DATA:
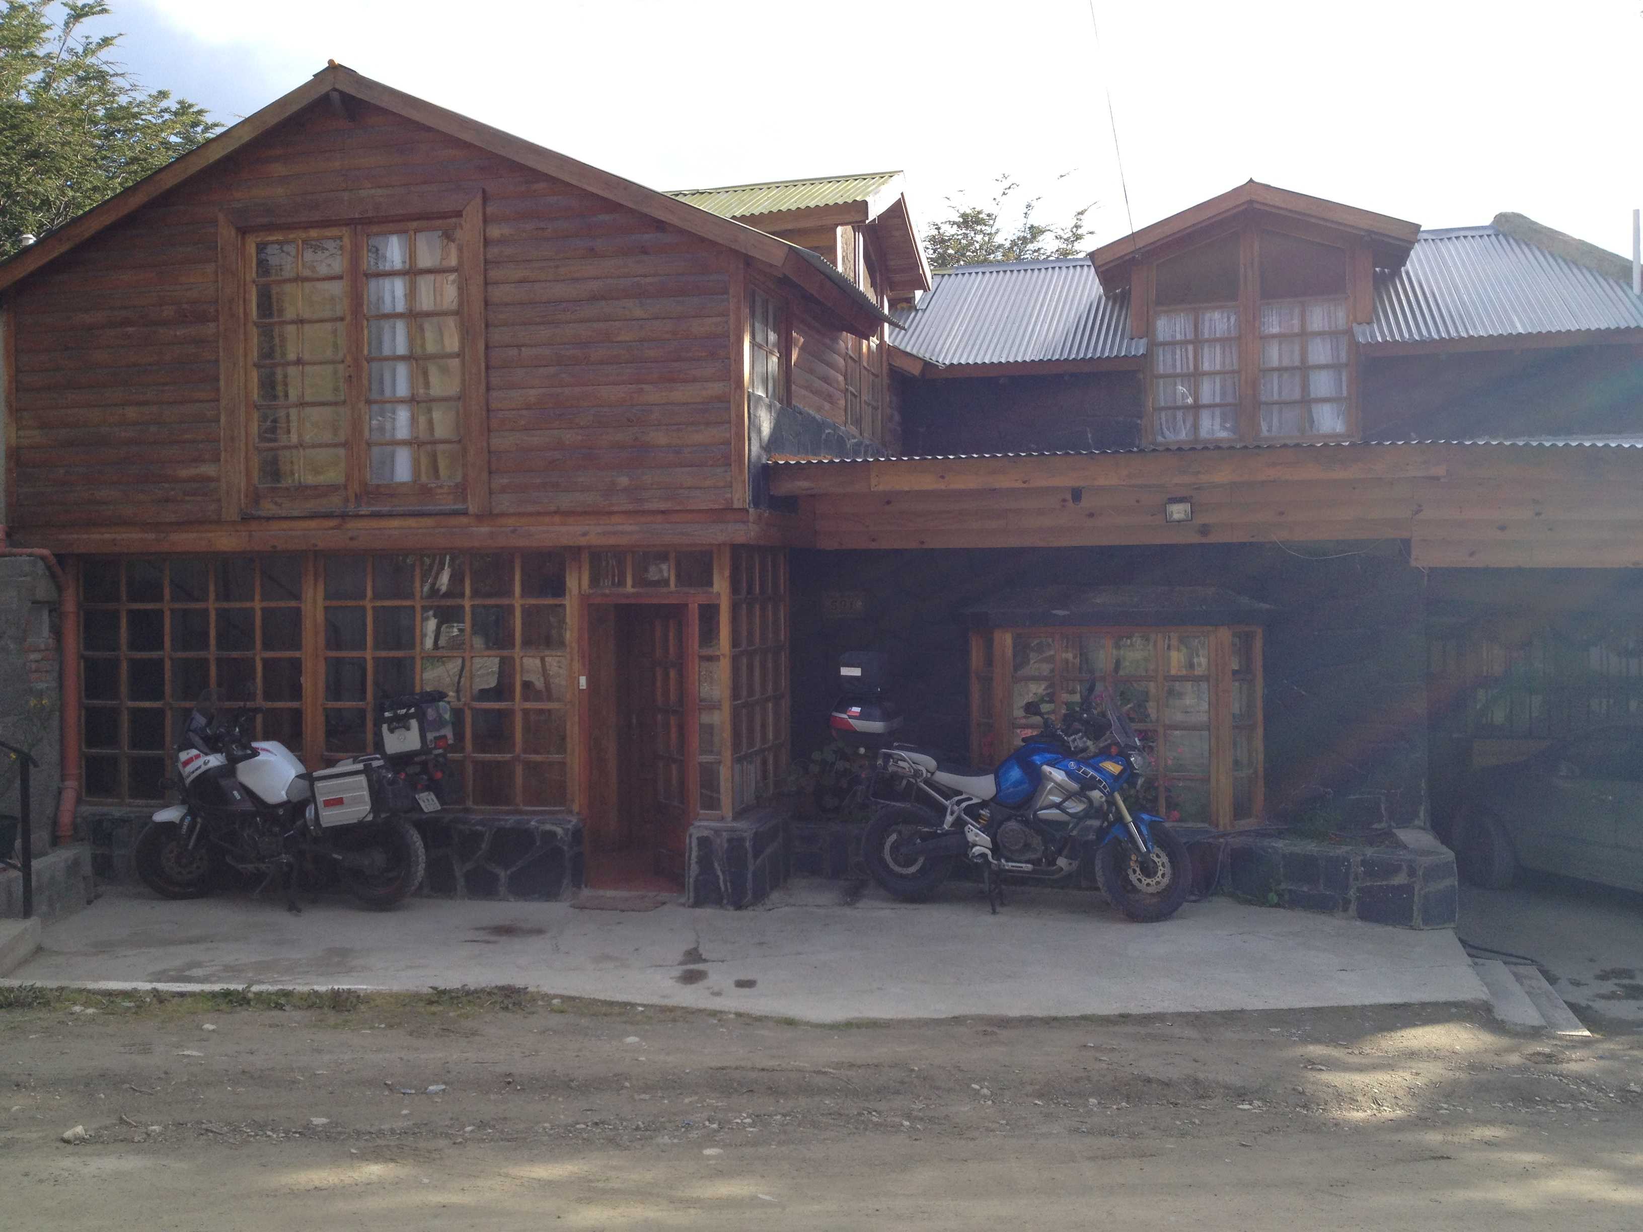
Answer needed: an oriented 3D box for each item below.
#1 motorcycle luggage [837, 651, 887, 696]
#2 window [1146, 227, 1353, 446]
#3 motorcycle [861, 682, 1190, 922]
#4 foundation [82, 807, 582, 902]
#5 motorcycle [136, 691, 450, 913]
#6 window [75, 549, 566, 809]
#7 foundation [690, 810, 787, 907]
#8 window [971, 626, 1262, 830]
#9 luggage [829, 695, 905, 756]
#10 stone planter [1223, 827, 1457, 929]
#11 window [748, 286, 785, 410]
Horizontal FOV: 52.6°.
[{"bbox_3d":[0.265,0.375,10.900,0.320,0.270,0.360,0,0,13],"label":"motorcycle luggage"},{"bbox_3d":[3.434,-2.244,13.357,1.606,1.718,0.120,0,0,17],"label":"window"},{"bbox_3d":[1.239,1.113,10.149,2.220,1.410,0.950,0,0,22],"label":"motorcycle"},{"bbox_3d":[-3.342,1.605,11.346,3.709,0.504,0.380,0,0,15],"label":"foundation"},{"bbox_3d":[-3.433,1.165,10.560,2.360,1.390,1.020,0,0,20],"label":"motorcycle"},{"bbox_3d":[-3.521,0.443,11.575,3.835,1.768,0.120,0,0,15],"label":"window"},{"bbox_3d":[-0.525,1.583,10.897,0.416,0.500,0.950,0,0,15],"label":"foundation"},{"bbox_3d":[1.966,0.737,11.275,1.984,1.330,0.360,0,0,15],"label":"window"},{"bbox_3d":[0.295,0.703,10.900,0.450,0.340,0.540,0,0,13],"label":"luggage"},{"bbox_3d":[3.110,1.582,10.077,1.300,0.450,0.950,0,0,15],"label":"stone planter"},{"bbox_3d":[-0.368,-1.748,10.815,0.100,0.664,0.801,0,0,15],"label":"window"}]

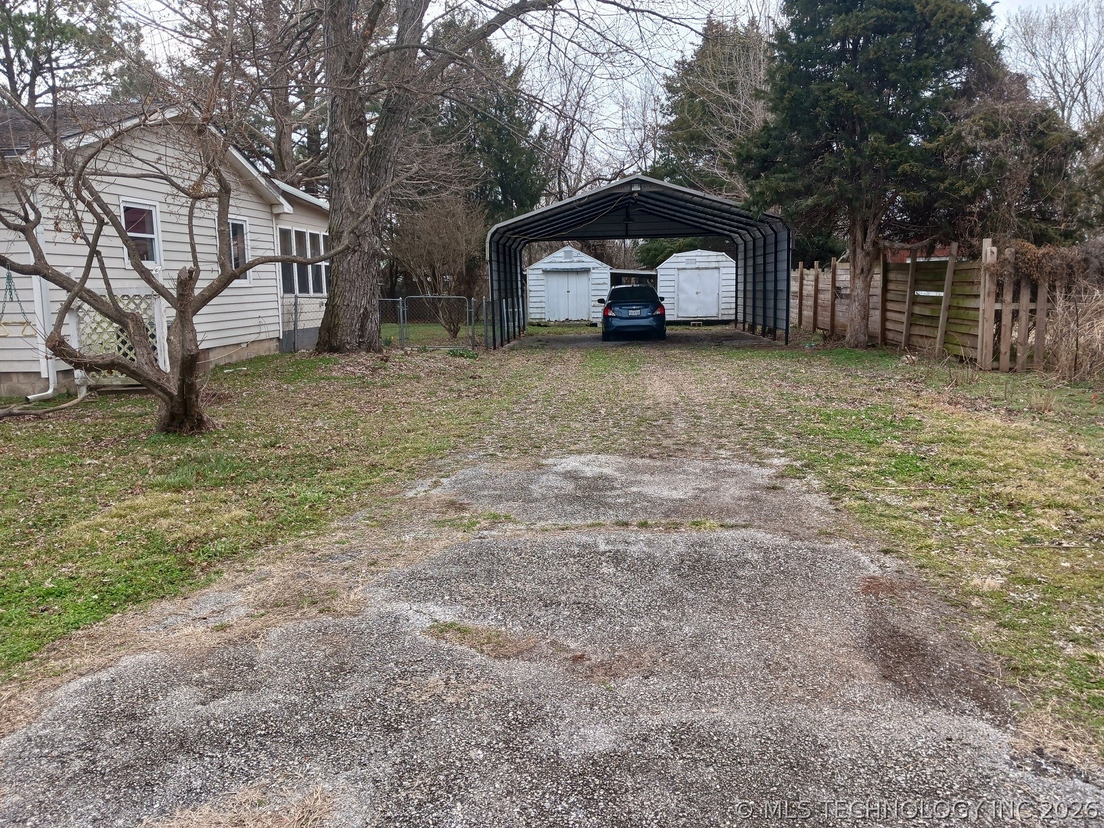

ASSIGNMENT: Repeat exactly the lines from the one containing "#2 window [1146, 227, 1353, 446]" to the last line of the data above, both included, and write no pictures into the copy.

SOLUTION TO THIS TASK:
#2 window [1146, 227, 1353, 446]
#3 motorcycle [861, 682, 1190, 922]
#4 foundation [82, 807, 582, 902]
#5 motorcycle [136, 691, 450, 913]
#6 window [75, 549, 566, 809]
#7 foundation [690, 810, 787, 907]
#8 window [971, 626, 1262, 830]
#9 luggage [829, 695, 905, 756]
#10 stone planter [1223, 827, 1457, 929]
#11 window [748, 286, 785, 410]
Horizontal FOV: 52.6°.
[{"bbox_3d":[0.265,0.375,10.900,0.320,0.270,0.360,0,0,13],"label":"motorcycle luggage"},{"bbox_3d":[3.434,-2.244,13.357,1.606,1.718,0.120,0,0,17],"label":"window"},{"bbox_3d":[1.239,1.113,10.149,2.220,1.410,0.950,0,0,22],"label":"motorcycle"},{"bbox_3d":[-3.342,1.605,11.346,3.709,0.504,0.380,0,0,15],"label":"foundation"},{"bbox_3d":[-3.433,1.165,10.560,2.360,1.390,1.020,0,0,20],"label":"motorcycle"},{"bbox_3d":[-3.521,0.443,11.575,3.835,1.768,0.120,0,0,15],"label":"window"},{"bbox_3d":[-0.525,1.583,10.897,0.416,0.500,0.950,0,0,15],"label":"foundation"},{"bbox_3d":[1.966,0.737,11.275,1.984,1.330,0.360,0,0,15],"label":"window"},{"bbox_3d":[0.295,0.703,10.900,0.450,0.340,0.540,0,0,13],"label":"luggage"},{"bbox_3d":[3.110,1.582,10.077,1.300,0.450,0.950,0,0,15],"label":"stone planter"},{"bbox_3d":[-0.368,-1.748,10.815,0.100,0.664,0.801,0,0,15],"label":"window"}]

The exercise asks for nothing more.